● LIST OF TASKS:
**1)** In the dementia forum thread, reproduce everything from "Yes, I definitely" down to "someone might help.", replacing "stress" with "tension".
**2)** In the dementia forum thread, list each thing the opening post says the writer receives none of.

● EXCERPT TO READ:

Husband has vascular dementia

Posted , 5 users are following.

I am so lost in this illness.  No Dr. has said how bad he is.  He is moody, bi-polar, verbally abusive and nasty at times.  At other times is he decent, quiet, distant, has developed a extra over the top love for animals and children.  He has always love children but this is over the top.  I don't know the difference between what's normal for him and what is the illness or is it all one.  I get no love, emotion, empathy, concern, care, presents, just nothing.  He is all about him.  His needs, his wants, his happiness or unhappiness.  According to him I am the source of all his misery.  At this point I would gladly leave but money is an issue and we are retired.  He has been laid off from one job he had for many years, finally found another job and was fired.  We had to use our 401k to survive and get a home and it just goes on and on.  I feel like I have give of myself and given up myself to be with him and take care of him.  My love is turning to hate and I don't know what to do.  I am a Christian woman and pray for answers to this problem.  I don't have answers but need some if anyone has any advice.  Thanks

2 likes, 5 replies

5 Replies

  • Posted

    Hi Sandy,  I can sympathise with you and know exactly how you feel.  Before my mother died January last year, the two years before her death were extremely difficult.  She had the onset of dementia and Alzheimers and although she had good times, there were some very bad times.  She was verbally abusive to me and blamed me for anything and everything calling me some very nasty names.  She became overly fond of our dogs and they were her upmost concern, not me, although I cared for her and cooked etc.  At times I lost the plot and screamed in another room, just to let off steam.  I know she couldn't help it, it was her illness, just like it is with your husband.  I felt sorry for her but I couldn't reach her at times.  In a way, my mum had gone before she actually died.  On my last birthday when I collected her from a hospital appointment and she called me a two-faced b***h.  I still don't know what brought that on and never will, but that was her illness.  Now that she's gone, although I know I did as much as was humanely possible for her, I do feel regret that I at times lost my patience.  I miss her dearly and try to remember all the good times we had.  I look at photos and know, yes, that was my mum.  And yes, I like you, I also felt hate at times, my back suffered as a result of using the hoist single-handed and lifting her etc.  I wanted her to go into a nursing home, but she refused.  She died peacefully at home in her sleep, and I am pleased that she died in her home where our dogs were her constant companions.  I don't know if you get the help of carers, I had to as I couldn't manage on my own after a while with a bad back.  They were a fantastic help.  One thing that also helped me, was that once a week I made sure I met up with a friend for a cuppa and a chat, just to get out of the home environment and to 'recuperate'.  It was hard, but I am pleased I was here for her.  Make sure you also look after yourself, after all, you can't pour from an empty cup.  

  • Posted

    Yes, I definitely agree with you stef. It's not uncommon for us to loose our patience but they really need a lot of care and attention during these times. It's also necessary for us to relieve all our stress and talking to someone might help.

● SUPPLIED ENTRIES:
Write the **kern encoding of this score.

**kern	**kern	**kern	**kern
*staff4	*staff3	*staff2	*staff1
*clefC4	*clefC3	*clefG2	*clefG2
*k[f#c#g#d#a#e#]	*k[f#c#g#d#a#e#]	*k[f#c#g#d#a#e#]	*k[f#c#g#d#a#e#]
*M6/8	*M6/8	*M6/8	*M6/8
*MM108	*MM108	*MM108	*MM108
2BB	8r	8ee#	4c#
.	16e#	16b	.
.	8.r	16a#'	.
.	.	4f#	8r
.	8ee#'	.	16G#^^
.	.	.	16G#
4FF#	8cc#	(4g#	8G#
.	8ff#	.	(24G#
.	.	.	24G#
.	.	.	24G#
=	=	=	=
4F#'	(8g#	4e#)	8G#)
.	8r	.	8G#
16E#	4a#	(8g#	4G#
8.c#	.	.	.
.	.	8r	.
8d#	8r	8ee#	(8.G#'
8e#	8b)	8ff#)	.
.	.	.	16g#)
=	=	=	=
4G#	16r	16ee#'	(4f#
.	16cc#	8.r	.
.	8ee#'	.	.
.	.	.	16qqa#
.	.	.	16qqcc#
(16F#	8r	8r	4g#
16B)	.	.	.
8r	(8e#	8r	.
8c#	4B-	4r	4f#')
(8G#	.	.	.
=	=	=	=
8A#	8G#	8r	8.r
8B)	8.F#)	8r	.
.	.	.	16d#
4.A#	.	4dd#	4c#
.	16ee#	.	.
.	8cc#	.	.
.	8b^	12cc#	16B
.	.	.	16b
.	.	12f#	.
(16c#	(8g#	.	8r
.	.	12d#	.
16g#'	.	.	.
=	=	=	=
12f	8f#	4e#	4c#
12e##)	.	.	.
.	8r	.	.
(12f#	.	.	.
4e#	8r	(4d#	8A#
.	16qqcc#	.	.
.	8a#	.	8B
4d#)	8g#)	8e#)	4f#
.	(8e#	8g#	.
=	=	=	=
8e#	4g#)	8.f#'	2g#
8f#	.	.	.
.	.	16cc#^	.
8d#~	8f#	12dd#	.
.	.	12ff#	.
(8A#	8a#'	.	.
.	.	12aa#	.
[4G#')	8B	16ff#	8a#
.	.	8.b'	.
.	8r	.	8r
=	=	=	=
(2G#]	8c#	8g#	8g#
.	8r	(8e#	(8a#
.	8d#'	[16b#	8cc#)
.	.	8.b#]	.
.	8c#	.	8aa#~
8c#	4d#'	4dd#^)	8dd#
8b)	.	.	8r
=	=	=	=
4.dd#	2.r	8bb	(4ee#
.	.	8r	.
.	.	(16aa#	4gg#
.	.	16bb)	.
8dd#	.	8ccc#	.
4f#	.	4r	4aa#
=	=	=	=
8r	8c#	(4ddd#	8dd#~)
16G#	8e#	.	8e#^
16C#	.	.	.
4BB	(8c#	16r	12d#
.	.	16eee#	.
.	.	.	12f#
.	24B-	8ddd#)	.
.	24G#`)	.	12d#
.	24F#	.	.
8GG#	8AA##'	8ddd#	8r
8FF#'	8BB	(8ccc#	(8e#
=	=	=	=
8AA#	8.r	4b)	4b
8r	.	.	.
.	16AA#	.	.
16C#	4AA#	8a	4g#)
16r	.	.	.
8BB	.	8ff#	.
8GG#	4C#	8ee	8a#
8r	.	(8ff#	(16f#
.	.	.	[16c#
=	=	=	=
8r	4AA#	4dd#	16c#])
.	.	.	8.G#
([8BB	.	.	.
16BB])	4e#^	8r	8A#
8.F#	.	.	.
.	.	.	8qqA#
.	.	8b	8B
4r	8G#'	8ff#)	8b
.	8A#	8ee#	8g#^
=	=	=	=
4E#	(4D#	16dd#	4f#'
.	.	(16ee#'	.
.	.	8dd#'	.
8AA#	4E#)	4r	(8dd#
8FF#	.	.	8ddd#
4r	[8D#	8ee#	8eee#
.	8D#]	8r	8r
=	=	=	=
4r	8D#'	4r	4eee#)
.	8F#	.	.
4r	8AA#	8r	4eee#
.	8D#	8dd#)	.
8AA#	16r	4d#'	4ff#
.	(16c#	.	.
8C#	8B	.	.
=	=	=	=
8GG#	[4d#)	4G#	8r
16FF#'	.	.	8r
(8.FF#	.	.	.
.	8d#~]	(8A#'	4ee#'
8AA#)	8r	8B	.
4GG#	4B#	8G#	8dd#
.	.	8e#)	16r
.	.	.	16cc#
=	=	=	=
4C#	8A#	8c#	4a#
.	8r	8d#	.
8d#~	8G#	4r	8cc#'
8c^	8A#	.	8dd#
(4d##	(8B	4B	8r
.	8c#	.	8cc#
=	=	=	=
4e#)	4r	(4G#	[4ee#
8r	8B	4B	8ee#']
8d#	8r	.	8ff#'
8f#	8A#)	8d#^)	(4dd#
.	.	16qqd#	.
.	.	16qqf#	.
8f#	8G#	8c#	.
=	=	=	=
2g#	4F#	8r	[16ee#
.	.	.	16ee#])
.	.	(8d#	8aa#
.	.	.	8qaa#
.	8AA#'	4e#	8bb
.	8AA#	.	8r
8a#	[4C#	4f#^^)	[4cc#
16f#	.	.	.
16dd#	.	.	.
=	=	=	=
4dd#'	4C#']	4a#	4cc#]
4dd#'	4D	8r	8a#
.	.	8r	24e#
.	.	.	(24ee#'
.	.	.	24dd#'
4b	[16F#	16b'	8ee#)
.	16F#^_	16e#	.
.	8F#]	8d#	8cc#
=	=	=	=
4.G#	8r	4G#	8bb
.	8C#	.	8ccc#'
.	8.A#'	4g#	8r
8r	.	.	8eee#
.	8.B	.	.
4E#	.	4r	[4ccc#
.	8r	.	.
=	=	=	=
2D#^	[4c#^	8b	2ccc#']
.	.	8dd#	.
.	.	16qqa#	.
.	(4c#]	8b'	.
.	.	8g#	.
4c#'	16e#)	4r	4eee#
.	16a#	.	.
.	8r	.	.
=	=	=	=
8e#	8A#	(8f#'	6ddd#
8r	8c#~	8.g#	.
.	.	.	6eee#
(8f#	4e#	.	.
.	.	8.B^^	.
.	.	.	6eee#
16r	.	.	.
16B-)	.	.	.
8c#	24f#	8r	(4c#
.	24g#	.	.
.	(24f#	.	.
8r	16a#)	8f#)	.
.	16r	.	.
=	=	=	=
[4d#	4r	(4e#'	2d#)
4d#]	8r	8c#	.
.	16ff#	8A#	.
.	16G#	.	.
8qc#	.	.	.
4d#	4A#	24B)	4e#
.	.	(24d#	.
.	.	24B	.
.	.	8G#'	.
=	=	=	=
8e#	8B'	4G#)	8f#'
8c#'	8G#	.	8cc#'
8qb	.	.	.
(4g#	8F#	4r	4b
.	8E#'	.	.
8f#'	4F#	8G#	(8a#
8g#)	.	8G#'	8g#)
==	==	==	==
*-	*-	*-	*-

● EXERCISE RESPONSES:
**1)**
Yes, I definitely agree with you stef. It's not uncommon for us to loose our patience but they really need a lot of care and attention during these times. It's also necessary for us to relieve all our tension and talking to someone might help.

**2)** love, emotion, empathy, concern, care, presents